Greatest hits album by George Strait
- Released: November 13, 2007
- Recorded: 1981–2007
- Genre: Country
- Length: 71:51
- Label: MCA Nashville
- Producer: Jimmy Bowen Tony Brown Blake Mevis George Strait

George Strait chronology
| Live at Texas Stadium (2007) | 22 More Hits (2007) | Troubadour (2008) |

= 22 More Hits =

22 More Hits is a 2007 compilation album by American country music artist George Strait.

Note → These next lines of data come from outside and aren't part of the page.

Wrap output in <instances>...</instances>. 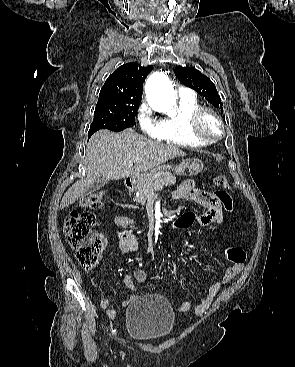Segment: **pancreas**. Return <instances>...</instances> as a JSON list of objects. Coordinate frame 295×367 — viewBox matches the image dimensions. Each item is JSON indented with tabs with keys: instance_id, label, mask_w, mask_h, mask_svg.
<instances>
[{
	"instance_id": "1",
	"label": "pancreas",
	"mask_w": 295,
	"mask_h": 367,
	"mask_svg": "<svg viewBox=\"0 0 295 367\" xmlns=\"http://www.w3.org/2000/svg\"><path fill=\"white\" fill-rule=\"evenodd\" d=\"M176 177L171 173H159L155 175L149 182L137 188L138 195L135 200L142 205L145 204L147 197L155 191H161L164 186L174 185Z\"/></svg>"
}]
</instances>
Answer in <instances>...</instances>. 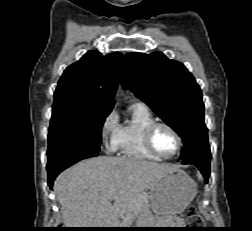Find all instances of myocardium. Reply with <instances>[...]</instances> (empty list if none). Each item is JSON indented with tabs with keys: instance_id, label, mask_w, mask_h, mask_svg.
Here are the masks:
<instances>
[{
	"instance_id": "obj_1",
	"label": "myocardium",
	"mask_w": 252,
	"mask_h": 231,
	"mask_svg": "<svg viewBox=\"0 0 252 231\" xmlns=\"http://www.w3.org/2000/svg\"><path fill=\"white\" fill-rule=\"evenodd\" d=\"M158 127H165V128H167L174 135V137L177 140V143H178L177 149L170 156H163V155H161L156 150V148L154 147V144H153V134H154L155 130ZM144 143H145V146H146L147 150L150 153H152L153 155H155L159 159H163V160L173 159L174 157H176L180 153V151H181V149L183 147V140H182V137L180 136V134L178 133V131L172 125H170L169 123L162 122V121H155V122H153L152 124H150L146 128L145 133H144Z\"/></svg>"
}]
</instances>
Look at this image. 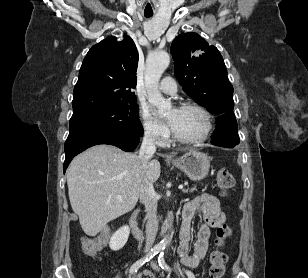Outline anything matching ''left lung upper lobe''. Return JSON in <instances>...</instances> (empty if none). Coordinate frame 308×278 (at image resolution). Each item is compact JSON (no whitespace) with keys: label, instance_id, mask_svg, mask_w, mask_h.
<instances>
[{"label":"left lung upper lobe","instance_id":"5c2ea615","mask_svg":"<svg viewBox=\"0 0 308 278\" xmlns=\"http://www.w3.org/2000/svg\"><path fill=\"white\" fill-rule=\"evenodd\" d=\"M170 52L184 92L213 114L233 113V86L216 47L196 33H184L173 40Z\"/></svg>","mask_w":308,"mask_h":278}]
</instances>
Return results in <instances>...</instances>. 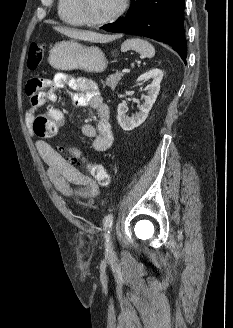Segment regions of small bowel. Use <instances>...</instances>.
I'll return each mask as SVG.
<instances>
[{"mask_svg": "<svg viewBox=\"0 0 233 328\" xmlns=\"http://www.w3.org/2000/svg\"><path fill=\"white\" fill-rule=\"evenodd\" d=\"M63 89L67 90L76 106H88L96 110L98 115L96 127L84 124L82 133L92 140V146L96 151L110 149L114 142L110 109L103 100L99 86L89 78H75L65 73H58L53 79L29 80L26 85V94L29 97L30 106L26 111V122L31 123L38 111L52 103L56 98V93ZM36 148L46 167L49 180L63 195L89 198L98 194L97 182L82 174L50 144L39 140L36 142ZM72 186L80 188L76 190Z\"/></svg>", "mask_w": 233, "mask_h": 328, "instance_id": "c3829d8e", "label": "small bowel"}]
</instances>
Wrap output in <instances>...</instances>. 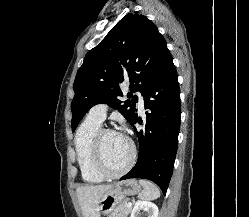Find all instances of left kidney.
I'll use <instances>...</instances> for the list:
<instances>
[{
    "instance_id": "1",
    "label": "left kidney",
    "mask_w": 249,
    "mask_h": 217,
    "mask_svg": "<svg viewBox=\"0 0 249 217\" xmlns=\"http://www.w3.org/2000/svg\"><path fill=\"white\" fill-rule=\"evenodd\" d=\"M145 211L147 217H158V207L153 202L138 200L132 209L130 217H137L140 211Z\"/></svg>"
}]
</instances>
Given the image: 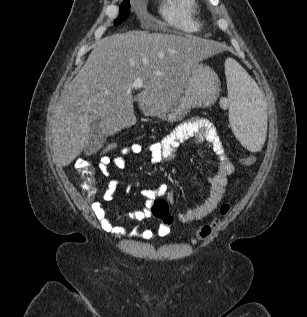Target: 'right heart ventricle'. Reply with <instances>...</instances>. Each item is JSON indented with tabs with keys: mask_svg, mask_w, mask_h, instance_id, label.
I'll return each instance as SVG.
<instances>
[{
	"mask_svg": "<svg viewBox=\"0 0 307 317\" xmlns=\"http://www.w3.org/2000/svg\"><path fill=\"white\" fill-rule=\"evenodd\" d=\"M160 13L168 25L183 32H199L204 27L198 0H163Z\"/></svg>",
	"mask_w": 307,
	"mask_h": 317,
	"instance_id": "right-heart-ventricle-1",
	"label": "right heart ventricle"
}]
</instances>
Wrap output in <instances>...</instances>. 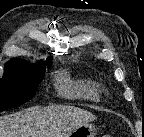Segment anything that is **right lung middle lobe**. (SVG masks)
Returning a JSON list of instances; mask_svg holds the SVG:
<instances>
[{"mask_svg":"<svg viewBox=\"0 0 144 137\" xmlns=\"http://www.w3.org/2000/svg\"><path fill=\"white\" fill-rule=\"evenodd\" d=\"M12 66L4 68L0 79V111L19 106L30 100L36 93L46 65Z\"/></svg>","mask_w":144,"mask_h":137,"instance_id":"dd1d6c3e","label":"right lung middle lobe"}]
</instances>
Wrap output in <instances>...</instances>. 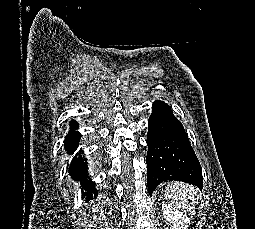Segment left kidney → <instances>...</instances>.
Masks as SVG:
<instances>
[{"label":"left kidney","instance_id":"1","mask_svg":"<svg viewBox=\"0 0 255 229\" xmlns=\"http://www.w3.org/2000/svg\"><path fill=\"white\" fill-rule=\"evenodd\" d=\"M162 212L168 224L173 225L174 229H187L190 225L189 218L170 204H162Z\"/></svg>","mask_w":255,"mask_h":229}]
</instances>
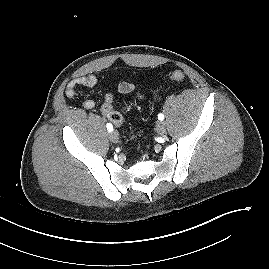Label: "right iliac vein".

A follow-up of Strait's 2004 compilation 50 Number Ones, it comprises hits that otherwise did not reach Number One (except for "She Let Herself Go") on any country charts, from his 1981 debut single "Unwound" to his most recent single at the time of the album's release, "How 'bout Them Cowgirls". Unlike 50 Number Ones, this collection consists of only one disc instead of two, no new songs were recorded, and none of the tracks have been edited for time or are in chronological order.

Professional ratings
Review scores
| Source | Rating |
| About.com |  |
| Allmusic |  |
| The Music Box |  |
| PopMatters |  |

== Track listing ==

| No. | Title | Writer(s) | "BBC" | Length |
|---|---|---|---|---|
| 1. | "How 'bout Them Cowgirls" | Casey Beathard, Ed Hill | 3 | 3:56 |
| 2. | "Amarillo by Morning" | Terry Stafford, Paul Fraser | 4 | 2:53 |
| 3. | "The Fireman" | Mack Vickery, Wayne Kemp | 5 | 2:35 |
| 4. | "Gone as a Girl Can Get" | Jerry Max Lane | 5 | 3:16 |
| 5. | "When Did You Stop Loving Me" | Donny Kees, Monty Holmes | 6 | 2:49 |
| 6. | "Marina del Rey" | Dean Dillon, Frank Dycus | 6 | 3:04 |
| 7. | "Desperately" | Bruce Robison, Monte Warden | 6 | 4:07 |
| 8. | "The Cowboy Rides Away" | Sonny Throckmorton, Casey Kelly | 5 | 3:21 |
| 9. | "Lovebug" | Kemp, Curtis Wayne | 8 | 2:51 |
| 10. | "Cowboys Like Us" | Bob DiPiero, Anthony Smith | 2 | 3:39 |
| 11. | "She Let Herself Go" | Dillon, Kerry Kurt Phillips | 1 | 3:18 |
| 12. | "You'll Be There" | Cory Mayo | 4 | 4:18 |
| 13. | "Don't Make Me Come Over There and Love You" | Jim Lauderdale, Carter Wood | 17 | 2:05 |
| 14. | "What Do You Say to That" | Lauderdale, Melba Montgomery | 4 | 2:59 |
| 15. | "Drinking Champagne" | Bill Mack | 4 | 3:35 |
| 16. | "You're Something Special to Me" | David Anthony | 4 | 3:20 |
| 17. | "Meanwhile" | Wayland Holyfield, J. Fred Knobloch | 4 | 3:30 |
| 18. | "Adalida" | Mike Geiger, Woody Mullis, Michael Huffman | 3 | 3:37 |
| 19. | "If You Can Do Anything Else" | Billy Livsey, Don Schlitz | 5 | 4:06 |
| 20. | "Unwound" | Dillon, Dycus | 6 | 2:26 |
| 21. | "If You're Thinking You Want a Stranger (There's One Coming Home)" | Blake Mevis, David Wills | 3 | 2:58 |
| 22. | "Overnight Success" | Sanger D. Shafer | 8 | 3:08 |
| Total length: |  |  |  | 71:51 |

== Chart performance ==
The album debuted at number 13 on the U.S. Billboard 200 chart, selling about 80,000 copies in its first week.

=== Weekly charts ===

| Chart (2007) | Peak position |
|---|---|
| US Billboard 200 | 13 |
| US Top Country Albums (Billboard) | 4 |

=== Year-end charts ===

| Chart (2008) | Position |
|---|---|
| US Billboard 200 | 87 |
| US Top Country Albums (Billboard) | 16 |

== Certifications ==

| Region | Certification | Certified units/sales |
| United States (RIAA) | Gold | 500,000^{^} |
^{^} Shipments figures based on certification alone.